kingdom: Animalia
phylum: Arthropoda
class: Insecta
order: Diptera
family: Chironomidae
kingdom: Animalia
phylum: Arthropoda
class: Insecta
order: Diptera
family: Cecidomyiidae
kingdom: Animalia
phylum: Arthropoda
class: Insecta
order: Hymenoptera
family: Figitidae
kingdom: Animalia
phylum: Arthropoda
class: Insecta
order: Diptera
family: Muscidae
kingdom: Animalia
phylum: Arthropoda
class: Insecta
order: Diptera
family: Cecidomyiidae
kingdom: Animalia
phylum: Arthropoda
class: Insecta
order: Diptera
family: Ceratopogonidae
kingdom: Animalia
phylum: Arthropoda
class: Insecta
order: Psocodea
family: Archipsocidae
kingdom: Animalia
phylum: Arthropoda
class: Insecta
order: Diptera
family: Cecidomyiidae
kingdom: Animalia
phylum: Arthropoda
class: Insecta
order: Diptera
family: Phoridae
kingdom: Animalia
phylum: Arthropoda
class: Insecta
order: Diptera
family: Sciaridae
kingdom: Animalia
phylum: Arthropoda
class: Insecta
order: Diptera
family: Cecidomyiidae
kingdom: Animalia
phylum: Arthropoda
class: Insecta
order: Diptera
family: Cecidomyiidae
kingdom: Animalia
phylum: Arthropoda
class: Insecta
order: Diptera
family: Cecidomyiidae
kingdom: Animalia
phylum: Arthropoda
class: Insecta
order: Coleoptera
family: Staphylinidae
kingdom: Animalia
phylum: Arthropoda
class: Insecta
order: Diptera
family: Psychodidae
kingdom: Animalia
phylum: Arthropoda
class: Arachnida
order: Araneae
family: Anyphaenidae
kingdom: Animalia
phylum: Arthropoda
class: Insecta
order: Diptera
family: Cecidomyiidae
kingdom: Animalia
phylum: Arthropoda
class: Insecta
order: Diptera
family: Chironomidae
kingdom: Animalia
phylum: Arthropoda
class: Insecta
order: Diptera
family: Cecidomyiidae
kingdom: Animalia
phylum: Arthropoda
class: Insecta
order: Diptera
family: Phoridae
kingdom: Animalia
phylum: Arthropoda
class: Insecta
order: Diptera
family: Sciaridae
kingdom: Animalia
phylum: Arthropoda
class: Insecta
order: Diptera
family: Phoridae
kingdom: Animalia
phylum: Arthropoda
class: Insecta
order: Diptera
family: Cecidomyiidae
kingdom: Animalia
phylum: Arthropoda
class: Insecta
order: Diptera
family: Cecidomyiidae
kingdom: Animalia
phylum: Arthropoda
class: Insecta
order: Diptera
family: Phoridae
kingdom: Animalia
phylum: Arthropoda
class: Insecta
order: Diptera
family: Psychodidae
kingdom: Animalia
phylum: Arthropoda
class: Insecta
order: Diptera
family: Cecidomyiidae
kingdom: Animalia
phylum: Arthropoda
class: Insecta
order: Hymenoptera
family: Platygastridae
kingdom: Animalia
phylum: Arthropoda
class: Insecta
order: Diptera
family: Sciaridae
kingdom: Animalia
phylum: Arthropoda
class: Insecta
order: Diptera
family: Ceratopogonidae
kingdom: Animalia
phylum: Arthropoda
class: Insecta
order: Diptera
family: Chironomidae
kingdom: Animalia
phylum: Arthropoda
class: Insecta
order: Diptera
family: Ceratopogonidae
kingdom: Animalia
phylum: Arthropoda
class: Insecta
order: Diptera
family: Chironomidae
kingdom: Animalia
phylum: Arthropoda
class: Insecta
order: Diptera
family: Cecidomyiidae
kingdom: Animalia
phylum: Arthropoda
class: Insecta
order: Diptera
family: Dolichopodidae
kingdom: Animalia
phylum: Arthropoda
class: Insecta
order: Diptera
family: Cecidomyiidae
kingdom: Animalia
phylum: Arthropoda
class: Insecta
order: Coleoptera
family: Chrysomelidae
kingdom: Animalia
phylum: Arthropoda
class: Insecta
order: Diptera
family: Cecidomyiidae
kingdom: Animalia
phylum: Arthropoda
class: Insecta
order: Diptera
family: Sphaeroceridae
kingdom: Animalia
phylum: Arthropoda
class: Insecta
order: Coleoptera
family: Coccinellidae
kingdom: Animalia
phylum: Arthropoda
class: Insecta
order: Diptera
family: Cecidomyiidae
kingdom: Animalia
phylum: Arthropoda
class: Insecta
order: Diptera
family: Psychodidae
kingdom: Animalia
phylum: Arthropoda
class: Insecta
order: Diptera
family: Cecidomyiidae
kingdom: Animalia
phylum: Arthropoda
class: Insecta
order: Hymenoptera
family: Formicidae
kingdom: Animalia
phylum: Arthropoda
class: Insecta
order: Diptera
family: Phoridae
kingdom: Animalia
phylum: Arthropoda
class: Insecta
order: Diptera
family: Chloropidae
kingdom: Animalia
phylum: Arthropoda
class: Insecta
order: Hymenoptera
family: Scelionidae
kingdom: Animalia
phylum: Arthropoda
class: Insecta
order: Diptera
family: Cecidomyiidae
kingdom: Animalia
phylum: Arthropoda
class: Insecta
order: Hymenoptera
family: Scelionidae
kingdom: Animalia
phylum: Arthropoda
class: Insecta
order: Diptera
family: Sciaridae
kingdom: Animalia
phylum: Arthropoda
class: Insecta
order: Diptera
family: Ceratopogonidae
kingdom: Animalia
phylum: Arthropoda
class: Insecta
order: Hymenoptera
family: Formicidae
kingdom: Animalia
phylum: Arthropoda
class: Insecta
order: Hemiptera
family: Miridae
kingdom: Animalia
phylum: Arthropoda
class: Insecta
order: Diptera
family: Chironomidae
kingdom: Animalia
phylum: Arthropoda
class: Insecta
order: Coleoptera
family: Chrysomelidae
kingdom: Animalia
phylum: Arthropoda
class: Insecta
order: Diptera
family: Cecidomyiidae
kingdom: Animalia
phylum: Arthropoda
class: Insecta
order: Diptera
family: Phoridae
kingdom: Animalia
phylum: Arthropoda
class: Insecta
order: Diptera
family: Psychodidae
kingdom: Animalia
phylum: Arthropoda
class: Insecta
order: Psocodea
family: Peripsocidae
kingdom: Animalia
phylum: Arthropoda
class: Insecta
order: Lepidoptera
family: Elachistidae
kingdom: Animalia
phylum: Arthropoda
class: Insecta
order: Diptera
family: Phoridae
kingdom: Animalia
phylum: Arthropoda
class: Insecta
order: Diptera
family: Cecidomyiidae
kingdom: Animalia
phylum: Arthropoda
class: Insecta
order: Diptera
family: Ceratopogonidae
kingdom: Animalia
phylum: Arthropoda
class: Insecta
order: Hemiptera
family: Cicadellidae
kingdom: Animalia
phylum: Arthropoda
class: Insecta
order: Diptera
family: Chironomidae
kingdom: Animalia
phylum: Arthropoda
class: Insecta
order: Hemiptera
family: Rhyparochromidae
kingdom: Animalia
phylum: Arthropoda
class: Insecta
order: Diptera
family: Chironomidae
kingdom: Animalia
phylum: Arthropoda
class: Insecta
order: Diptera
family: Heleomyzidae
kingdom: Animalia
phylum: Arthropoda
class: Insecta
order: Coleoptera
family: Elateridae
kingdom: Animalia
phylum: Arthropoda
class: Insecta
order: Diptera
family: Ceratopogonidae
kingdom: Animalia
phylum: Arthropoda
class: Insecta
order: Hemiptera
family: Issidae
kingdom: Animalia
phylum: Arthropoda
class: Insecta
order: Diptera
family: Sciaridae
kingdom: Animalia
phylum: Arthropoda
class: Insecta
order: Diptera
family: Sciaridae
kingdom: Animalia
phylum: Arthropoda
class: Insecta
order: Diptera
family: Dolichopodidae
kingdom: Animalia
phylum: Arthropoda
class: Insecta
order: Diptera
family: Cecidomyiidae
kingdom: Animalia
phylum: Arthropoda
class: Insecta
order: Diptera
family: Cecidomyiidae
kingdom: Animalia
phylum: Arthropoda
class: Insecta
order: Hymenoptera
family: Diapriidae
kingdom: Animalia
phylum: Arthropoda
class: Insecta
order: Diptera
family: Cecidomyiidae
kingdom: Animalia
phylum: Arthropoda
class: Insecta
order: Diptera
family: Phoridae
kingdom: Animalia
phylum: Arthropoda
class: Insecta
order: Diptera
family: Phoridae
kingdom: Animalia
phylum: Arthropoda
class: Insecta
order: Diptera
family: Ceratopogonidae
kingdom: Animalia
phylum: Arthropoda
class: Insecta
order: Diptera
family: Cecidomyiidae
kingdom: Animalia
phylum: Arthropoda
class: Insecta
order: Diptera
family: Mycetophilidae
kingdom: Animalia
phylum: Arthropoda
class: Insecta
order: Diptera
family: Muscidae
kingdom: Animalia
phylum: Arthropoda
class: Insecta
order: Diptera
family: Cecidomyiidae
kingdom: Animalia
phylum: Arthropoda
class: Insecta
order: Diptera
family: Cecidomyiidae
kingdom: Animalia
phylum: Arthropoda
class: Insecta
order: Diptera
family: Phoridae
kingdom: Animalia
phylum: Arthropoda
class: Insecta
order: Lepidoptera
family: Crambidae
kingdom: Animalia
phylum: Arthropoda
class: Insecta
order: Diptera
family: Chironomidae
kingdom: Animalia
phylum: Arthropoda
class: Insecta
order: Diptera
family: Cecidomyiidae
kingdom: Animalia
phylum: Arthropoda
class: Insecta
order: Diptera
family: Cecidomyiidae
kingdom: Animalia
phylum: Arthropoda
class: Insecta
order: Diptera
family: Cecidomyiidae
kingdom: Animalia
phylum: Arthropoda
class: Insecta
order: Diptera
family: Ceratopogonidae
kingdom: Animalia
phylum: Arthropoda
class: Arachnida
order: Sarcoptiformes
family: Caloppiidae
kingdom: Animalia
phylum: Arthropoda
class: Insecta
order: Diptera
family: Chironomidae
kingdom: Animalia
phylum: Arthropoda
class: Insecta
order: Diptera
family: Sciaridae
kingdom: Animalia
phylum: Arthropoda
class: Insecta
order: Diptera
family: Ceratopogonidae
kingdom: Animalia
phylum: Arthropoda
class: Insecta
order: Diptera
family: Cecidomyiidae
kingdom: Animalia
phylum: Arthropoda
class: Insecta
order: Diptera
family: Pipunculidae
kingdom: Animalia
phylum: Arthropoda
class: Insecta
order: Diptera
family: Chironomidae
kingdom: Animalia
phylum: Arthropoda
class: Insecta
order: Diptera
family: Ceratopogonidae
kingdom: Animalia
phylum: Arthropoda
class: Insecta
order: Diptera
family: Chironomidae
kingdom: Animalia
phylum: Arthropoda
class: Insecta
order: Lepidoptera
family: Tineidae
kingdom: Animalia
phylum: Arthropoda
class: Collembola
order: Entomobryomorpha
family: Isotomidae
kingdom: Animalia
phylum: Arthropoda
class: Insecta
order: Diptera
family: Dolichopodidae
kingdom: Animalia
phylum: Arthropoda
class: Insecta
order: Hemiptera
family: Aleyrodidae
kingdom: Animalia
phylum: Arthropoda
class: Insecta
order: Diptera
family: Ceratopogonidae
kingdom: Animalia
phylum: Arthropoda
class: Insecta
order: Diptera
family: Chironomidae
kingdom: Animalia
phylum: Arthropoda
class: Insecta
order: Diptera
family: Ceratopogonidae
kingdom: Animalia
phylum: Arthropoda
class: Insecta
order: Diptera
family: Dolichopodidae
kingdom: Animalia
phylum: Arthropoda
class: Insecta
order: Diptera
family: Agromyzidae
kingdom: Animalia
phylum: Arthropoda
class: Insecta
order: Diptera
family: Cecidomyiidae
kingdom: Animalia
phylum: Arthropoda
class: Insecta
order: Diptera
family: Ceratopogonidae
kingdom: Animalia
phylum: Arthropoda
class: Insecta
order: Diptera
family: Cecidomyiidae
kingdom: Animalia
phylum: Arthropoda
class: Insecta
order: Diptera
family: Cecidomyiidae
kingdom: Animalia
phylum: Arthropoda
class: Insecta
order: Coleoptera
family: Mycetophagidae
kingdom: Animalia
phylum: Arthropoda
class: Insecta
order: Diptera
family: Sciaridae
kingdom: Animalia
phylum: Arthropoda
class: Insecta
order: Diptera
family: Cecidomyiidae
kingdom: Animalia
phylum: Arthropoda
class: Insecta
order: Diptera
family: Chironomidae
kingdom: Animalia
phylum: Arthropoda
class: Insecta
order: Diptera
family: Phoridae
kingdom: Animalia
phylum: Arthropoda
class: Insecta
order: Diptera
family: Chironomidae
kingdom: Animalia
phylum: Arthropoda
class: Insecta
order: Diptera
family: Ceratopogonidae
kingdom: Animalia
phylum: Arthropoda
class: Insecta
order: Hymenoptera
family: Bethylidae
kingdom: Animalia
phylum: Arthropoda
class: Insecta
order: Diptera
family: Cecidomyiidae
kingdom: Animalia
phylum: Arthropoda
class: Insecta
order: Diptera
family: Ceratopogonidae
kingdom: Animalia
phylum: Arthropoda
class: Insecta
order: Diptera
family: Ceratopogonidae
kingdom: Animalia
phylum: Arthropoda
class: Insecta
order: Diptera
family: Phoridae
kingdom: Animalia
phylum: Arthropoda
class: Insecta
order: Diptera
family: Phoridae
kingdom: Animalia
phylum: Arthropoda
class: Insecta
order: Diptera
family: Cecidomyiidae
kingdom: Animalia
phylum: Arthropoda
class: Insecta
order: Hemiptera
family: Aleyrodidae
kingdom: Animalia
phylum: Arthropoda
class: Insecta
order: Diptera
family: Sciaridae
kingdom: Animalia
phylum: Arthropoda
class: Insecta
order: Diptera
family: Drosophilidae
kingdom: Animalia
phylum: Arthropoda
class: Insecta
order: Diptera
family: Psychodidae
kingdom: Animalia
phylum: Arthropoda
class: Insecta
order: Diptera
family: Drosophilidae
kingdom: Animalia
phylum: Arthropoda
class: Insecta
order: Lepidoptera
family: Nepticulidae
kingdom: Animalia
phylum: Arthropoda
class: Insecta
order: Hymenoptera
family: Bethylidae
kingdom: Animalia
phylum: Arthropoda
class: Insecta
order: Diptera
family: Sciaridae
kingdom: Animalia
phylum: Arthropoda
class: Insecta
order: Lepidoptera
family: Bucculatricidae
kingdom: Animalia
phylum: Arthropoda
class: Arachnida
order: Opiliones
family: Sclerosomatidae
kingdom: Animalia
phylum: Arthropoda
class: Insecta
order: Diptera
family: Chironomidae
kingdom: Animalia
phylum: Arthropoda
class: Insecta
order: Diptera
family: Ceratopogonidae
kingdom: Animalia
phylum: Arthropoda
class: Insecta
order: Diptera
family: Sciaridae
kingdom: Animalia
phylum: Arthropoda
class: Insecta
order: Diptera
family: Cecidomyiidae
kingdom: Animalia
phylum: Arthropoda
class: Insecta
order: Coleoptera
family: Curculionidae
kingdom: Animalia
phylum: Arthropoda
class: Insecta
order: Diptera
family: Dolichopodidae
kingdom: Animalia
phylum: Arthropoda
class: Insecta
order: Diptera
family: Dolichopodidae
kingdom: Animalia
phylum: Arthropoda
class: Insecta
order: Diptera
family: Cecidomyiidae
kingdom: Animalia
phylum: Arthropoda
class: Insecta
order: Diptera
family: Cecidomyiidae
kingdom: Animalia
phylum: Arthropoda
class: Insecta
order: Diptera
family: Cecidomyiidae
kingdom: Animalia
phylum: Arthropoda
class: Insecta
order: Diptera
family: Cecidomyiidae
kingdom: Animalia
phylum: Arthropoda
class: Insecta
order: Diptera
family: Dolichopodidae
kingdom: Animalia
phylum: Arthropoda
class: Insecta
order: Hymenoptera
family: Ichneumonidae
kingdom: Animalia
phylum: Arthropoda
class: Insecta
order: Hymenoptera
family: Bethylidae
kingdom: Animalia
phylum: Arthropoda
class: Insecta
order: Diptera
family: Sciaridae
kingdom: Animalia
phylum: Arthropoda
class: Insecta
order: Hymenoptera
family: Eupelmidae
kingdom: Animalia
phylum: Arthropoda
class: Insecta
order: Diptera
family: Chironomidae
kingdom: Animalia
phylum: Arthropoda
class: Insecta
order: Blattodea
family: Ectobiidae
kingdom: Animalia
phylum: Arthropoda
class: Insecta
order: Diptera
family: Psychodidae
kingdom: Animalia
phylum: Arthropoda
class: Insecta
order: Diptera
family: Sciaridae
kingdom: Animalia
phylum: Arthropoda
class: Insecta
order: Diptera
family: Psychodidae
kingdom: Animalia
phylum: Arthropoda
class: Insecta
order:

_AIM_: Could you turn the stretch of the listing from the line containing "family: Heleomyzidae" through the line containing "family: Crambidae" into a numbered list, leaving out any blank lines?

_ANSWER TO THE TASK_:
1. family: Heleomyzidae
2. kingdom: Animalia
3. phylum: Arthropoda
4. class: Insecta
5. order: Coleoptera
6. family: Elateridae
7. kingdom: Animalia
8. phylum: Arthropoda
9. class: Insecta
10. order: Diptera
11. family: Ceratopogonidae
12. kingdom: Animalia
13. phylum: Arthropoda
14. class: Insecta
15. order: Hemiptera
16. family: Issidae
17. kingdom: Animalia
18. phylum: Arthropoda
19. class: Insecta
20. order: Diptera
21. family: Sciaridae
22. kingdom: Animalia
23. phylum: Arthropoda
24. class: Insecta
25. order: Diptera
26. family: Sciaridae
27. kingdom: Animalia
28. phylum: Arthropoda
29. class: Insecta
30. order: Diptera
31. family: Dolichopodidae
32. kingdom: Animalia
33. phylum: Arthropoda
34. class: Insecta
35. order: Diptera
36. family: Cecidomyiidae
37. kingdom: Animalia
38. phylum: Arthropoda
39. class: Insecta
40. order: Diptera
41. family: Cecidomyiidae
42. kingdom: Animalia
43. phylum: Arthropoda
44. class: Insecta
45. order: Hymenoptera
46. family: Diapriidae
47. kingdom: Animalia
48. phylum: Arthropoda
49. class: Insecta
50. order: Diptera
51. family: Cecidomyiidae
52. kingdom: Animalia
53. phylum: Arthropoda
54. class: Insecta
55. order: Diptera
56. family: Phoridae
57. kingdom: Animalia
58. phylum: Arthropoda
59. class: Insecta
60. order: Diptera
61. family: Phoridae
62. kingdom: Animalia
63. phylum: Arthropoda
64. class: Insecta
65. order: Diptera
66. family: Ceratopogonidae
67. kingdom: Animalia
68. phylum: Arthropoda
69. class: Insecta
70. order: Diptera
71. family: Cecidomyiidae
72. kingdom: Animalia
73. phylum: Arthropoda
74. class: Insecta
75. order: Diptera
76. family: Mycetophilidae
77. kingdom: Animalia
78. phylum: Arthropoda
79. class: Insecta
80. order: Diptera
81. family: Muscidae
82. kingdom: Animalia
83. phylum: Arthropoda
84. class: Insecta
85. order: Diptera
86. family: Cecidomyiidae
87. kingdom: Animalia
88. phylum: Arthropoda
89. class: Insecta
90. order: Diptera
91. family: Cecidomyiidae
92. kingdom: Animalia
93. phylum: Arthropoda
94. class: Insecta
95. order: Diptera
96. family: Phoridae
97. kingdom: Animalia
98. phylum: Arthropoda
99. class: Insecta
100. order: Lepidoptera
101. family: Crambidae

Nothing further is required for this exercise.